There is so much interest in sustainable buildings and design now, which is a good thing, since buildings account for about 40% of global greenhouse gas emissions. There is a common misconception that buildings need to be plastered in solar panels, or be made of straw bales or recycled tires or other unusual materials to be considered ‘green’.
But there are many simple and common sense design strategies that can make buildings dramatically more sustainable, and I put these under the general category of ‘passive design’. Passive design is making high performance, comfortable buildings using smart design decisions rather than high-tech systems. To use a simple example, when designing a house, you could take any typical house design and add heat pumps or a geo-exchange system to increase the performance and give it some green cred.
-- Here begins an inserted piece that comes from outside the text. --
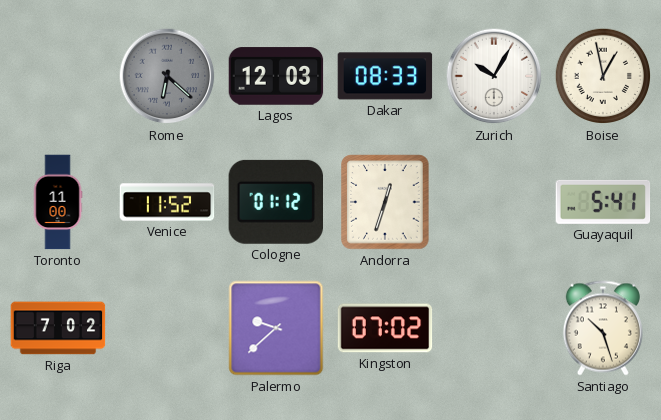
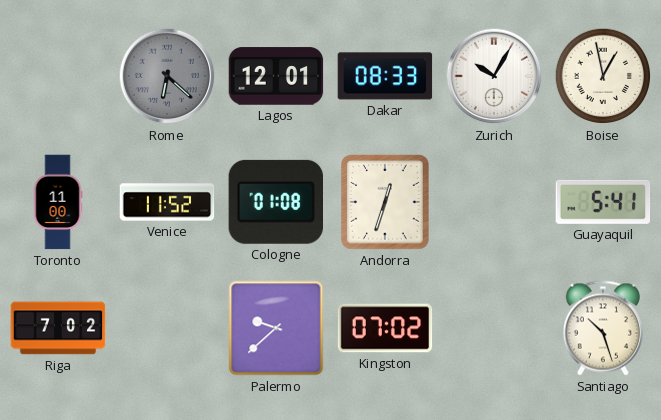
Lagos: 12:03 -> 12:01
Cologne: 01:12 -> 01:08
But even better would be to design the house so that it was oriented to take in the maximum amount of sun (free energy) on the south side, and insulate it really well and use good quality windows to keep in the heat, so that we might not actually need the high tech heating system at all.
Passive design works with natural systems and forces. For example, we know, at least in this part of the world, that the winter sun is very low in the sky and the summer sun is high in the sky. So we can design buildings that invite in winter sun when we need the warmth, but block the summer sun when it would overheat the building.
The main ingredients of passive design are building orientation, optimized wall to window ratio, increased levels of insulation and air-tightness, high-performance windows, natural ventilation and daylighting. Passive design can be applied to any building type and size and can also be used to inform large scale urban design. As energy prices climb, and as the impacts of global warming increase, we can expect to see a lot more passive design.